#### [RECORDS FOR PROCESSING]
──────────────────────────────
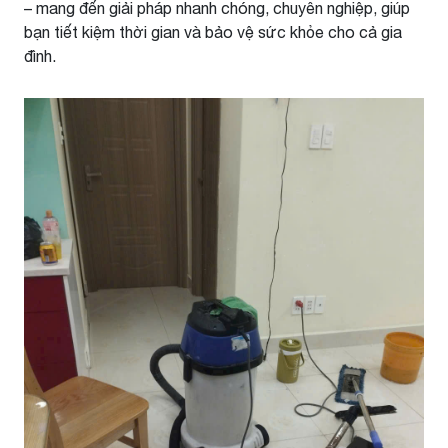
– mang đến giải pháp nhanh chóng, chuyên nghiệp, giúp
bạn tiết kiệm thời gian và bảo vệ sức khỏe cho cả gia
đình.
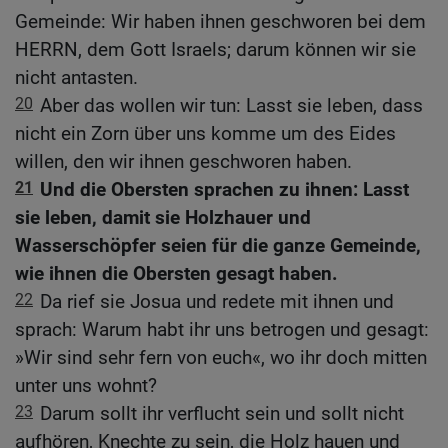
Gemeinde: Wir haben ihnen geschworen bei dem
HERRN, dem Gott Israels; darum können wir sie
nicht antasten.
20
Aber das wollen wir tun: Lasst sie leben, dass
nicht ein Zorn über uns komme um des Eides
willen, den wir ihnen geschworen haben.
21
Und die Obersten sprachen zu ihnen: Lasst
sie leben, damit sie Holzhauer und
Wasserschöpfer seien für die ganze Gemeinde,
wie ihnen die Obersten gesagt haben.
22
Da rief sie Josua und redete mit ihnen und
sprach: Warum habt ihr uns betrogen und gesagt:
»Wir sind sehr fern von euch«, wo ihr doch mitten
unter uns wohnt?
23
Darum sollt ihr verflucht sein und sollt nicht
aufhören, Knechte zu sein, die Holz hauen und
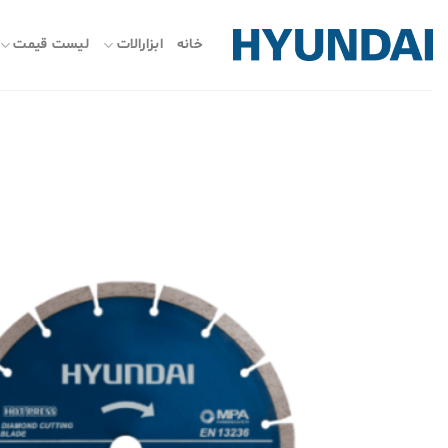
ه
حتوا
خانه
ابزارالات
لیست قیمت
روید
──────────────────────────────
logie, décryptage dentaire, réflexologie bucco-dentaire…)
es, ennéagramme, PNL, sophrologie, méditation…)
──────────────────────────────
Reproduce the lines above, starting at the line containing "logie, décryptage dentaire, réflexologie" and ending at the line containing "es, ennéagramme, PNL, sophrologie, méditation…)", with both of those lines included.

logie, décryptage dentaire, réflexologie bucco-dentaire…)
es, ennéagramme, PNL, sophrologie, méditation…)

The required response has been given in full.